The Baltimore Consort, acoustic specialists in early Renaissance music since 1980, presented a Holiday Concert entitled “Wassail, Wassail” last Friday night at All Saints Chapel at Trinity-Pawling School as part of The Pawling Concert Series. They had been there eight years before. Over the years their personnel has changed somewhat over their large discography of over thirty albums. They were without their soprano, yet counter-tenor José Lemos, who has been performing with them since 2004, was there to hit some of the highest notes that I have ever heard a counter-tenor hit.
They opened with “The Lord of the Dance,” set to the Shaker tune “Simple Gifts.” In Sydney Carter’s lyrics the newly born baby declares that He is the new David, dancing to salvation, even unto his death as a blasphemer. This neo-Dionysian approach is uplifted by the ecstasy of the tune. Another English dance tune from the early eighteenth, “On the Cold Ground,” jauntily followed.
“Now, Brothers,” by A.A. Milne (author of “Winnie-the-Pooh”), re-worked a late seventeenth French carol. Ralph Vaughan Williams’ arrangement of a late seventeenth century carol, “On Christmas Night,” sang of the new-born King.
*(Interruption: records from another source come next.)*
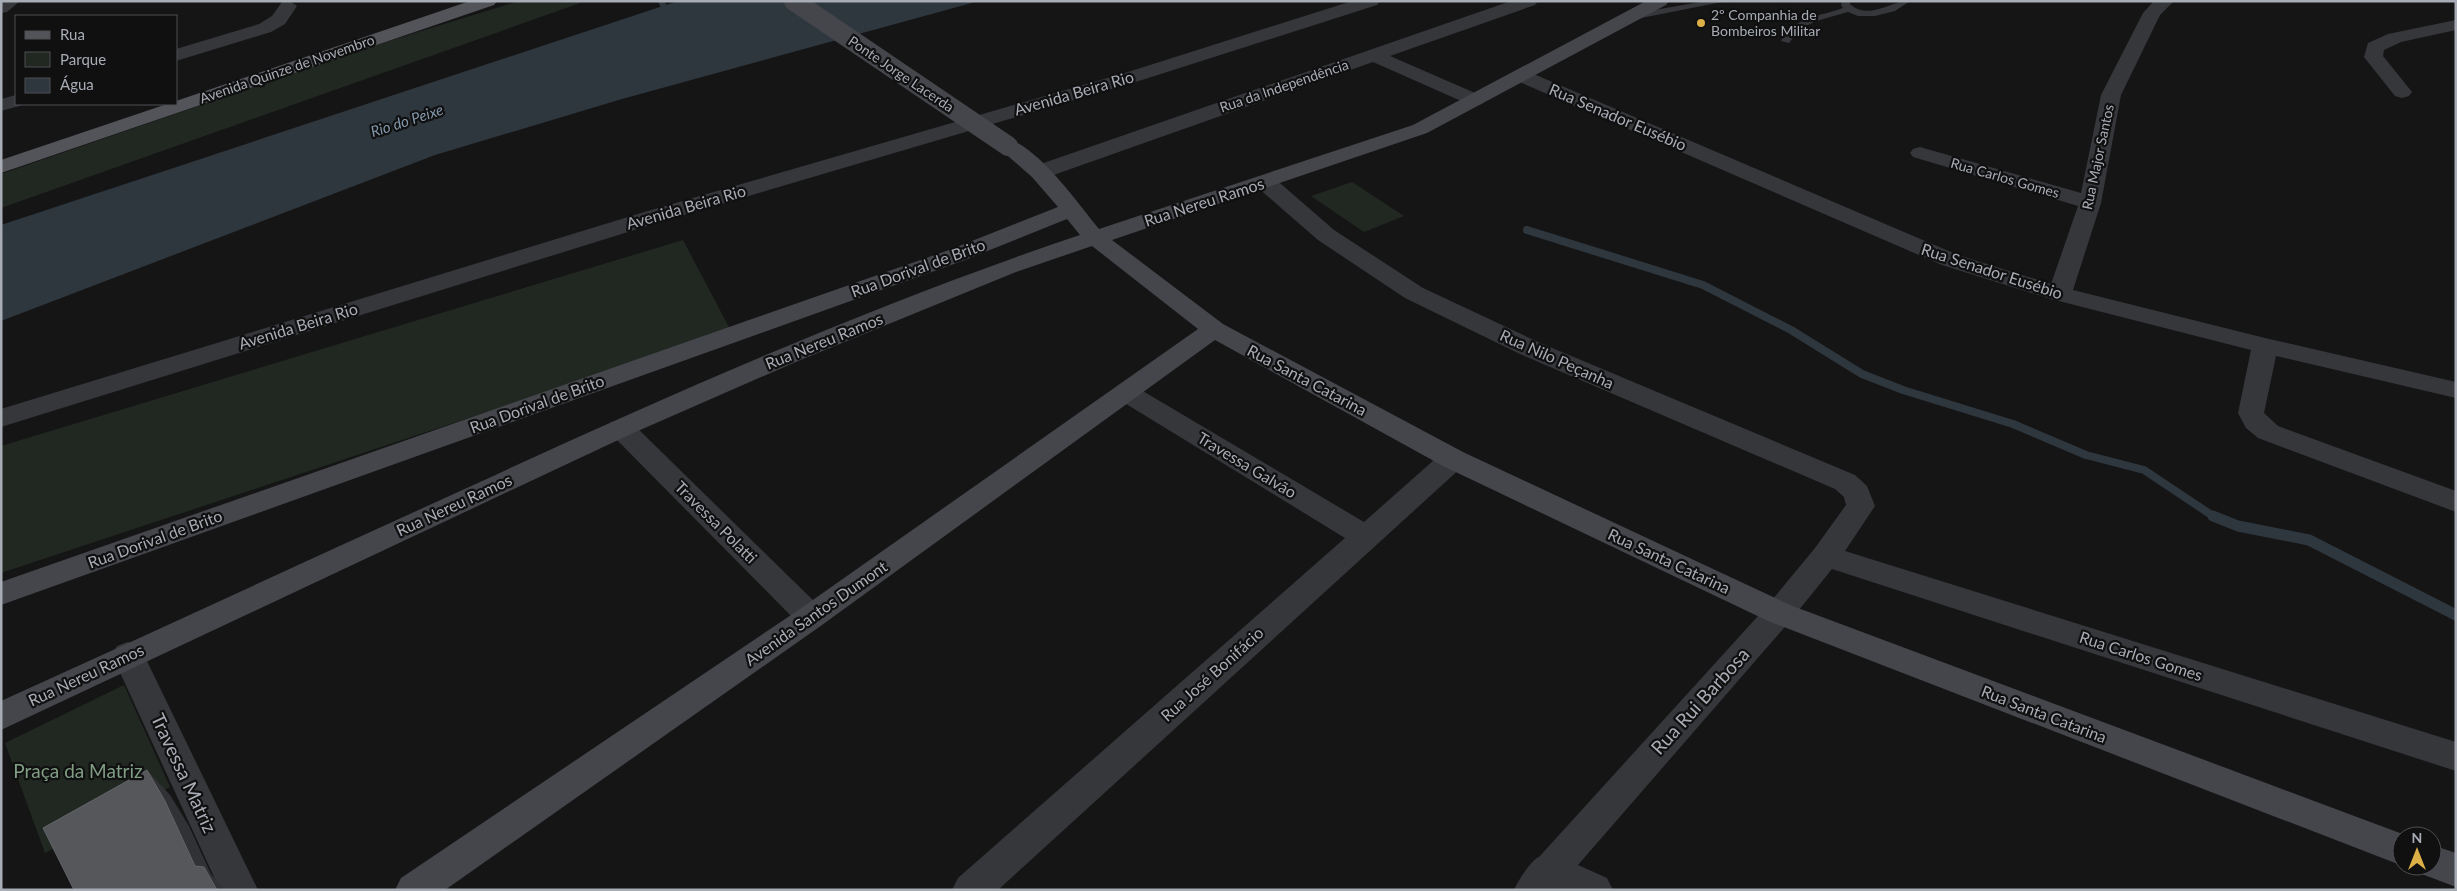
<svg xmlns="http://www.w3.org/2000/svg" width="2457" height="891" font-family="Lato,sans-serif">
<style>
.green{fill:#212822}
.water{fill:#2f373e}
.lines{fill:none;stroke-linecap:round;stroke-linejoin:round}
.stream-far2{stroke:#2f373e;stroke-width:6}
.stream-far1{stroke:#2f373e;stroke-width:8}
.stream{stroke:#2f373e;stroke-width:11}
.lane{fill:#36373b;fill-rule:evenodd}
.street{fill:#36373b;fill-rule:evenodd}
.secondary{fill:#44464b;fill-rule:evenodd}
.primary{fill:#535459;fill-rule:evenodd}
.secondary-bridge{stroke:#44464b;stroke-width:20}
.shaded-wall{fill:#313235}
.building{fill:#55575b;stroke:#626469}
.poi-dot{fill:#dcaf47;stroke:#101011;stroke-width:2}
.labels{text-anchor:middle;stroke-width:4.5;stroke-linejoin:round;paint-order:stroke}
.far-poi-label{font-size:14px;fill:#a8acb5;stroke:#101011;text-anchor:start}
.far-street-label{font-size:14px;fill:#a8acb5;stroke:#101011}
.far-water-label{font-size:15px;font-style:italic;fill:#8398ac;stroke:#101011}
.street-label{font-size:16px;fill:#a8acb5;stroke:#101011}
.near-street-label{font-size:19px;fill:#a8acb5;stroke:#101011}
.near-park-label{font-size:19px;fill:#819e84;stroke:#101011}
</style>
<rect width="100%" height="100%" fill="#151516"/>
<g class="green">
<path d="M519 1H586L1 208V174L373 46Z"/>
<path d="M1352 182 1404 216 1364 232 1311 196Z"/>
<path d="M683 240 731 331 1 573V446Z"/>
<path d="M124 685 170 787 45 853 5 743Z"/>
</g>
<path class="water" d="M678 1H979L622 99 435 155 1 321V225Z"/>
<g class="lines">
<path class="stream-far2" d="M661 1 669 16"/>
<path class="stream-far1" d="M1527 230 1703 285 1791 330 1862 374 1903 390 2013 424 2086 455 2144 470 2216 518"/>
<path class="stream" d="M2213 516 2238 526 2309 540 2456 615"/>
<g class="lane">
<path d="M1706 1H1727L1631 20 1627 17 1631 14Z"/>
<path d="M1842 1H1850V4C1869 21 1889 1 1910 1L1895 11 1875 16H1858L1848 12 1816 21 1800 29 1789 43 1781 41C1795 16 1819 17 1843 8L1841 5Z"/>
</g>
<g class="street">
<path d="M1 1H20L7 12 1 13Z"/>
<path d="M290 1 297 6 285 24 271 32 176 61V49L259 24 272 16 282 2Z"/>
<path d="M1352 1H1380L1377 5 1142 80 657 223 1 427V409L641 213 1128 72Z"/>
<path d="M1511 1H1538L1535 5 1390 56 1482 96 1485 100 1482 104 1475 106 1468 104 1373 62 1048 177 1040 178 1032 177 1029 172 1032 167Z"/>
<path d="M2154 1H2174L2160 15 2121 95 2101 203 2073 290 2265 338 2456 382V398L2276 356 2264 413 2278 426 2456 491V512L2258 438 2246 428 2238 413 2251 350 2051 299 1942 265 1515 80 1512 76 1515 72H1529L1958 255 2051 284 2078 206 1913 157 1910 153 1913 149 1920 147 2081 193 2101 95 2143 13Z"/>
<path d="M2456 20V30L2401 42 2384 50 2383 56 2412 92 2409 96 2402 98 2395 96 2364 57 2368 43 2388 34Z"/>
<path d="M16 95V104H24L23 105 1 111V99Z"/>
<path d="M1265 176 1273 177 1334 230 1423 288 1538 342 1855 475 1867 486 1875 506 1845 551 2456 742V771L1832 569 1790 621 1578 865 1607 878 1613 890H1514C1518 881 1531 860 1539 857L1768 605 1815 548 1846 505 1844 497 1835 489 1520 354 1405 298 1318 240 1257 187 1254 182 1257 177Z"/>
<path d="M1127 385 1136 387 1364 522 1443 452 1453 450 1463 452 1467 459 1463 466 998 890H952L958 878 1345 538 1118 399 1114 393 1118 387Z"/>
<path d="M621 419 631 422 822 609 827 617 822 625 811 629 800 625 611 434 607 428 611 422Z"/>
<path d="M128 642 139 646 144 655 258 890H220L112 655 117 646Z"/>
</g>
<g class="secondary">
<path d="M1646 1H1669L1666 5 1427 133 1112 240 1223 324 1463 452 1790 605 2408 836H2402L2403 866 1768 621 1443 466 1215 340 822 625 445 890H395L401 878 800 609 1198 329 1092 246 1016 272 798 361 631 434 1 730V701C157 630 313 558 469 487 669 395 871 305 1080 235L1067 219 965 260 1 605V582L949 250 1058 207 1032 177 1001 150 998 146 1001 142C1006 140 1011 139 1016 142 1046 158 1077 202 1099 229L1413 125Z"/>
<path d="M2432 845 2456 853V887L2419 873 2416 866H2432Z"/>
</g>
<path class="primary" d="M470 1H497L494 5 1 173V160L167 104H176V101Z"/>
<path class="secondary-bridge" d="M794 1 1008 146"/>
</g>
<path class="shaded-wall" d="M147 770 170 795 189 826 211 874 225 890H217L195 866Z"/>
<path class="building" d="M147 770 165 801 195 866 204 867 217 890H74L43 828Z"/>
<circle class="poi-dot" cx="1701" cy="23" r="5"/>
<g class="labels">
<g class="far-poi-label">
<text x="1711" y="20">2º Companhia de<tspan x="1711" dy="16">Bombeiros Militar</tspan></text>
</g>
<g class="far-street-label">
<text transform="translate(287 69) rotate(-19)" y="5">Avenida Quinze de Novembro</text>
<text transform="translate(901 74) rotate(34)" y="5">Ponte Jorge Lacerda</text>
<text transform="translate(1284 86) rotate(-19)" y="5">Rua da Independência</text>
<text transform="translate(2098 157) rotate(-78)" y="5">Rua Major Santos</text>
<text transform="translate(2005 178) rotate(16)" y="5">Rua Carlos Gomes</text>
</g>
<g class="far-water-label">
<text transform="translate(407 121) rotate(-18)" y="5">Rio do Peixe</text>
</g>
<g class="street-label">
<text transform="translate(1074 93) rotate(-16)" y="6">Avenida Beira Rio</text>
<text transform="translate(1618 117) rotate(23)" y="6">Rua Senador Eusébio</text>
<text transform="translate(1204 202) rotate(-18)" y="6">Rua Nereu Ramos</text>
<text transform="translate(686 207) rotate(-16)" y="6">Avenida Beira Rio</text>
<text transform="translate(918 268) rotate(-20)" y="6">Rua Dorival de Brito</text>
<text transform="translate(1992 271) rotate(18)" y="6">Rua Senador Eusébio</text>
<text transform="translate(298 326) rotate(-17)" y="6">Avenida Beira Rio</text>
<text transform="translate(824 341) rotate(-22)" y="6">Rua Nereu Ramos</text>
<text transform="translate(1557 359) rotate(24)" y="6">Rua Nilo Peçanha</text>
<text transform="translate(1307 380) rotate(28)" y="6">Rua Santa Catarina</text>
<text transform="translate(537 404) rotate(-20)" y="6">Rua Dorival de Brito</text>
<text transform="translate(1247 465) rotate(31)" y="6">Travessa Galvão</text>
<text transform="translate(454 505) rotate(-25)" y="6">Rua Nereu Ramos</text>
<text transform="translate(716 522) rotate(45)" y="6">Travessa Polatti</text>
<text transform="translate(155 539) rotate(-20)" y="6">Rua Dorival de Brito</text>
<text transform="translate(1669 561) rotate(25)" y="6">Rua Santa Catarina</text>
<text transform="translate(816 613) rotate(-35)" y="6">Avenida Santos Dumont</text>
<text transform="translate(2141 656) rotate(18)" y="6">Rua Carlos Gomes</text>
<text transform="translate(1212 674) rotate(-42)" y="6">Rua José Bonifácio</text>
<text transform="translate(86 675) rotate(-25)" y="6">Rua Nereu Ramos</text>
<text transform="translate(2044 714) rotate(21)" y="6">Rua Santa Catarina</text>
</g>
<g class="near-street-label">
<text transform="translate(1700 701) rotate(-48)" y="7">Rua Rui Barbosa</text>
<text transform="translate(184 773) rotate(65)" y="7">Travessa Matriz</text>
</g>
<g class="near-park-label">
<text x="78" y="778">Praça da Matriz</text>
</g>
</g>
<rect width="2457" height="891" fill="none" stroke="#a8acb5" stroke-width="5"/>
<rect x="15" y="15" width="162" height="90" fill="#101011" stroke="#4d4e53"/>
<rect x="25" y="31" width="25" height="8" fill="#535459" stroke="#4d4e53"/>
<text x="60" y="40" font-size="15" fill="#a8acb5">Rua</text>
<rect x="25" y="52" width="25" height="15" fill="#212822" stroke="#4d4e53"/>
<text x="60" y="65" font-size="15" fill="#a8acb5">Parque</text>
<rect x="25" y="78" width="25" height="15" fill="#2f373e" stroke="#4d4e53"/>
<text x="60" y="90" font-size="15" fill="#a8acb5">Água</text>
<g transform="translate(2417 851)"><circle r="24" fill="#101011" stroke="#4d4e53"/>
<path d="M0-4L9 19L0 12L-9 19Z" fill="#dcaf47"/>
<text y="-8" font-size="14" font-weight="bold" text-anchor="middle" fill="#a8acb5">N</text>
</g>
</svg>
An Elizabethan lullaby, “Sweet was the Song the Virgin Sung” delivered the charm of innocent care for a newly born baby. Ronn McFarlane delivered an Elizabethan lute solo with period flourish. “Good King Wenceslaus,” an English Christmas carol rooted in an old Finnish tune, ratcheted up the seasonal cheer.
“Here we come A-Wassailling” offered another boisterous night out with inebriated carolers, while “A Wassail, A Wassail throughout this Town!” conjured begging singers with witty lines. This was a song that I took to quite readily and would like to hear again. “What Wondrous Love is This” celebrated the joy of singing the Christian message.
In a secular turn to conclude the first half, they played “two brisk brawls” (according to their concert notes) as instrumentals: “Ladyes delight” and “Jumpe at my cozen.” They might have explained to the audience that the Elizabethan slang cozen means trick (in case you have forgotten your Shakespeare).
The second half opened with the old English favorite, “Green Sleves.” Poet and designer William Morris composed the carol “Master in this Hall” by reworking an old French tune. “Christmas Day” was a nonsensical ditty with some euphonious wit; Lemos sung it with such infectious delight that it supplied some welcome comic relief. Lemos then sang with eloquence an old Spanish ballad about shepherds guarding their flock, “Riu, Rui Chíu.”
The rest of the program was sung in French, concluding with “Noël nouvelet!”—mentioned in the good priest Rabelais’ Pantagruel (1533). I was delighted to see one of my favorite books of philosophy mentioned in the program footnotes; the French lyrics displayed their seductive assonance so wonderfully that one could hardly care what the words meant.
After vigorous applause, the six-person ensemble re-emerged with Lemos singing a Galician folk song about a young girl who says the stars are dancing, and her parents reply that she should also dance like the stars. And this put a little dance in the steps of the white-haired crowd as we departed into another long winter’s night.